За что не любили друг друга, теща (моя бабушка Вера) и зять (дядя Вася), узнать уже нельзя, давно померли оба в преклонном возрасте.
Но народ догадывался, властная и волевая теща, закаленная судьбой была авторитарна, осталась одна с четырьмя детьми в войну, получив похоронку на мужа, осенью 1941. Не смотря на голод в селе, смогла поднять семью, а младшему было только год, замуж больше не выходила и двум своим дочерям желала мужа такого, чтоб, как за каменной стеной.
Старшая Клавдия, миниатюрная девушка, в 18 лет влюбилась в парня из семьи, с которой мать не хотела знаться.
Получив отказ в благословении матери, тоже проявила характер, сказав, что выйдет тогда замуж за урода Ваську, одноглазого парня с изуродованным взрывом мины лицом и без правой, по локоть руки. Он один выжил из тех 5-ти мальчишек, нашедших противопехотную мину в поле и попытавшихся ее рассмотреть или вынуть сразу после войны.

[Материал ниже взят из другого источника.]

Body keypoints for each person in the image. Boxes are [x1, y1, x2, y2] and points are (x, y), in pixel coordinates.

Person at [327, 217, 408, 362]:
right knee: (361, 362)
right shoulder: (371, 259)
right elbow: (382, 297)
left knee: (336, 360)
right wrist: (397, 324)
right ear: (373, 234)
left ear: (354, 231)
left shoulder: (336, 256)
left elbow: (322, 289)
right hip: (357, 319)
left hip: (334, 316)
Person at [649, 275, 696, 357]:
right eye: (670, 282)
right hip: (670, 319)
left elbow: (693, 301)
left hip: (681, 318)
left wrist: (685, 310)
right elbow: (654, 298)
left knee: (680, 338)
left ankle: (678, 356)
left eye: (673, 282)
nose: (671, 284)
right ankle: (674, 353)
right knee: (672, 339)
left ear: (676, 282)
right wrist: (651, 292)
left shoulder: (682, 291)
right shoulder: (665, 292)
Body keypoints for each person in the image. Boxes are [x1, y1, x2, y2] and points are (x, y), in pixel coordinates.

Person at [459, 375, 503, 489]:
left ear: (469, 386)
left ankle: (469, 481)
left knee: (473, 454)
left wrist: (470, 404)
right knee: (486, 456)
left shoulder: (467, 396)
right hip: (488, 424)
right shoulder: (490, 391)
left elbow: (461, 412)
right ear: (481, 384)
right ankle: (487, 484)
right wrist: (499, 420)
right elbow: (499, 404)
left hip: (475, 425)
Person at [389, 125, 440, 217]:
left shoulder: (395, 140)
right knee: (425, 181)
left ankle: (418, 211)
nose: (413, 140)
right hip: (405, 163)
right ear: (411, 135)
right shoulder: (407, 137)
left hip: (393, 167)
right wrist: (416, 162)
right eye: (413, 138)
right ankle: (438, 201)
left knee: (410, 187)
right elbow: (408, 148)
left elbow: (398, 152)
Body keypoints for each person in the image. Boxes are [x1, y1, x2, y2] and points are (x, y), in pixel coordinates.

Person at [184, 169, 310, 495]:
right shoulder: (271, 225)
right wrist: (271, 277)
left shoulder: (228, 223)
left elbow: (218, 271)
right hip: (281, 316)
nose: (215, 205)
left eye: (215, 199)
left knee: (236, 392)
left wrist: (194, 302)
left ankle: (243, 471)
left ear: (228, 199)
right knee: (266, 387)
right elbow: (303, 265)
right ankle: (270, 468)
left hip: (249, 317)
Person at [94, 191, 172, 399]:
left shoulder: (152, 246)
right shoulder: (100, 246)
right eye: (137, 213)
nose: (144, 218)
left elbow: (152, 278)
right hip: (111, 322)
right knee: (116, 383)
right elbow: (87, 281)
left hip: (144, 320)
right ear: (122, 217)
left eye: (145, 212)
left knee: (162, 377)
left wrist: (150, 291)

И действительно, так и сделала. Мать её не ходила в дом непокорной дочери, и не хотела знаться несколько лет, даже когда та родила ребенка не пришла взглянуть на внука.
Но все же сердце не камень, узнав, что молодая семья похоронила девочку, умершую в 2 года от дифтерита, пришла на поминки. Стала помогать дочери, но с зятем, ни в какую не хотела общаться и даже не глядела в его сторону, прозвав его «пистолет», за вечный прищур вытекшего глаза и полусогнутую культяпку руки, направленную на собеседника.
Вскоре родились еще две девочки с интервалом в 5 лет, и тогда теща нет, нет, но стала с зятем разговаривать, чаше не оборачиваясь спиной.
Василий, простой безобидный мужик, любил хорошенько выпить, но и работал одной рукой за двоих, в буквальном смысле.
И косил и вилами орудовал и дрова и скотина, со всем легко справлялся, упирался как – то обрубком руки и все у него получалось.
Без дела не сидел и, не смотря на инвалидность, трудился конюхом на ферме, все дивились его однорукой сноровке. От постоянного физического труда пальцы левой руки были похожи на губы железных кузнечных тисков.
Я помню рукопожатие этого человека, когда твоя ладонь, была зажата словно десятком струбцин.
Сухой треск дерева слышался, когда он сжимал единственный кулачище, огрубевшими пальцами он мог брать угли из костра.
И ростом, и в плечах его бог не обидел, крепкий мужик был.